Hilary Melton-Butcher
Positive Letters
LilSis says
That meal sounds absolutely fabulous. My mouth was watering while reading you describe your meal. The beef dish sounds amazing. Will you try to duplicate it and share the recipe with us?
I’ll be making these gorgeous little wraps next time I have friends over for dinner and cocktails. I love trying out new appetizers! I’m bookmarking now!
Could you use Parmesan instead of the Cotija or do you think it would it be better not to substitute?
Noble Pig says
I would never try to duplicate that meat. I want to remember it just as it was.
The Cotija is completely optional. I do think Parm might be a little too much flavor with the tart/salty/sweet combo. I do think a schmear of goat cheese on the inside would be good too.
Noble Pig says
Snort.
Rick says
Your photography is amazing.
Noble Pig says
I know, I know! I did feel like I understated it but I think if I went on and on people would think I’m nuts. But really I could go on and on because it was truly an amazing dinner experience. I will never forget it and I’m so glad we met you!
Cathy at Wives with Knives says
What a wonderful and memorable evening. Marionberries are unique to the Northwest and are perfect in these wraps. The whole meal sounds amazing.
Julie says
Sounds truly amazing! Those little berry rolls look truly scrumptious!
Cheryl says
Beef Andy Warhol? That is the best name EVER!!!!! Will have to see if I can replicate that with some more non-gourmet hands…
LOVE it!
Melynda says
A lovely evening to be sure. Made even better by your own feelings of how incredible everything was. Memories of the evening will always be fresh in your heart and mind, because an evening such as that fills you up everywhere. I am so glad you were able to go.
sharon says
Sounds like an absolutely lovely evening.

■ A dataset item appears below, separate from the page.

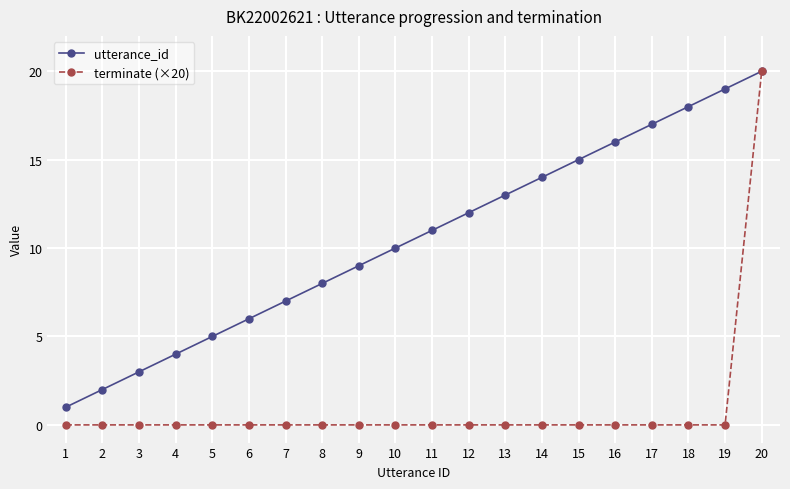

True or false: utterance_id has more than 1 interior local peaks.

False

Natasha - 5 Star Foodie says
This sounds like an amazing meal – what an experience! Thanks for replicating the Willamette Wraps for us – they look excellent!
Helene says
We want to visit Oregon in August, so maybe we should make a stop at this Vineyard. The menu sounds so good. I’ll have to make those Willamette Wrap. They look so yummy.
unconfidentialcook says
I’ve been wrapping proscuitto around fresh figs for ages–but those berries look even better. Can’t wait to give it a try! Thanks for sharing.
Daily Spud says
It sounds simply glorious. One of those times when food and wine and setting all come together. I would love to have seen the Beef Andy Warhol but I can understand completely just wanting to savour the experience and not be whipping out the macro lens. This way we can all picture it through your eyes and that’s no bad thing.
Liz C. says
Be still my heart! What a fabulous idea for summer appetizers. Mr. Snoots is a major prosciutto hound, so he will love this! I’m going to make these for him tonight…
Wayne says
Cathy,
It was great having you as our guests.Don’t be strangers to our hill. You are neighbors.
Glad you enjoyed the evening, the food, the wine, and the company.
Cheers,
Wayne
LilSis says
Thanks, Cathy! I’m glad I asked. I can’t wait to make these.
Lisa says
Simple and exquisite! Those rolls are a great way to beat the summer heat in style. Sounds like an amazing evening.
Jude says
Would’ve loved to see how the morel dish looked. You could’ve just invited me, you know.
tom tall clover farm says
I am a man with berries, and a fondness for anything hamlike (meat products and humor included). This is an amazingly original recipe and one that I will latch onto like a burr on a bare foot.
Danielle says
These sound amazing! So easy and elegant looking! I can’t wait to try these…and wow my family when I whip out a fancy plate of them at our next gathering in a few weeks! Awesome!